Yesterday in my class, I had a student tell me that kids use heroin cause it’s like…a flower, Ms. Min. You know, it comes from the ground.
And before I lost my mind…I just started at my student.
Dumbfounded.
Completely, and utterly dumbfounded.
HOW DOES THAT HAPPEN.
HOW DOES THAT EVEN BECOME A THOUGHT IN THIS CHILD’S HEAD.
Heroin, is not a flower to be enjoyed.
Ever.
It’s a drug. A horrible, insidious, terrible drug. That destroys families. That destroys lives. That puts the nails in the coffin. It is what sucks out all the air, and life, and love in a human being.
Flower? A harmful little flower?
I think not.
…
Sometimes it can feel like a battlefield, my classroom. It’s a battle to get these young minds to understand that their recreational drug usage is slowly killing them.
See, they always think that they’re superman; that the claws of addiction will never have them in their grasp. And believe me – I assure them that they are not immune, that no one is immune. I urge them to find hobbies. To find passions. To find things that fill their souls and not their lungs or nostrils. I urge them to find purpose. A reason to get up in the morning that has nothing to do with blow or pills or dope or blues or crack.
I want them to find something that fills their souls.
And they look at me like I’m a little nuts. That I’m old. That I don’t understand their plight. That I don’t understand what it’s like to be a kid. A teenager. A young adult.
And the battle begins again. The urge to help them fight their inner demons. Those nagging distractions that pull them from their goals, from the person that they could be, from the something better that they could achieve.
Cause that’s the thing…they could all find something better for themselves. Something better for their lives.
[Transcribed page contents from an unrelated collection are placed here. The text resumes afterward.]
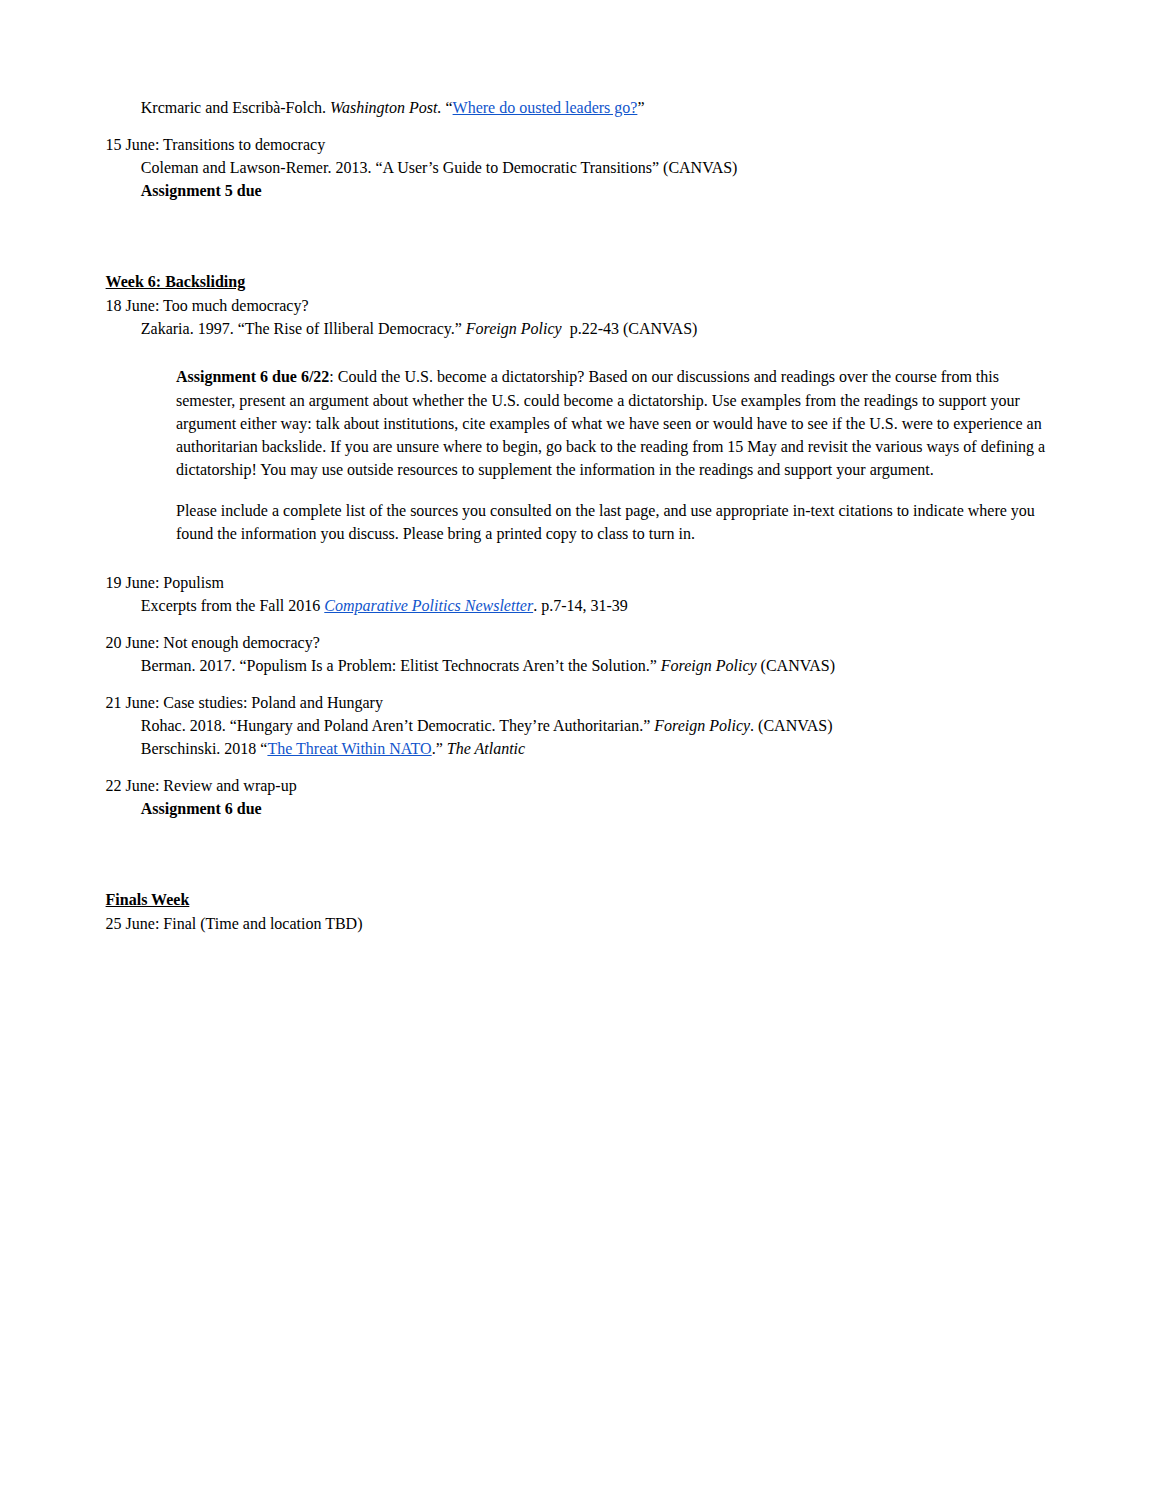Krcmaric and Escribà-Folch. Washington Post. “Where do ousted leaders go?”
15 June: Transitions to democracy Coleman and Lawson-Remer. 2013. “A User’s Guide to Democratic Transitions” (CANVAS) Assignment 5 due
Week 6: Backsliding
18 June: Too much democracy? Zakaria. 1997. “The Rise of Illiberal Democracy.” Foreign Policy p.22-43 (CANVAS)
Assignment 6 due 6/22: Could the U.S. become a dictatorship? Based on our discussions and readings over the course from this semester, present an argument about whether the U.S. could become a dictatorship. Use examples from the readings to support your argument either way: talk about institutions, cite examples of what we have seen or would have to see if the U.S. were to experience an authoritarian backslide. If you are unsure where to begin, go back to the reading from 15 May and revisit the various ways of defining a dictatorship! You may use outside resources to supplement the information in the readings and support your argument.
Please include a complete list of the sources you consulted on the last page, and use appropriate in-text citations to indicate where you found the information you discuss. Please bring a printed copy to class to turn in.
19 June: Populism Excerpts from the Fall 2016 Comparative Politics Newsletter. p.7-14, 31-39
20 June: Not enough democracy? Berman. 2017. “Populism Is a Problem: Elitist Technocrats Aren’t the Solution.” Foreign Policy (CANVAS)
21 June: Case studies: Poland and Hungary Rohac. 2018. “Hungary and Poland Aren’t Democratic. They’re Authoritarian.” Foreign Policy. (CANVAS) Berschinski. 2018 “The Threat Within NATO.” The Atlantic
22 June: Review and wrap-up Assignment 6 due
Finals Week
25 June: Final (Time and location TBD)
And I tell them. Oh how I tell them that they could be a better version of themselves. That they could do something better. That there is goodness and greatness that lies within each and every one of them. And that I’m sorry that they had a bad start in life – that I wish so very much I could take that pain away…but, unfortunately I can’t.
But I can acknowledge it. I can hear about it. I can help them through it.
I tell them this all the time.
And even though the funerals still come, and the lives still fade away – I still tell them.
Cause the bottom line is, I don’t know how to stop fighting for them. I don’t know to give up on them.
The day I stop fighting for them is when they start to learn how to fight for themselves. For their own futures. For their own lives.
And oh, how I will celebrate that day.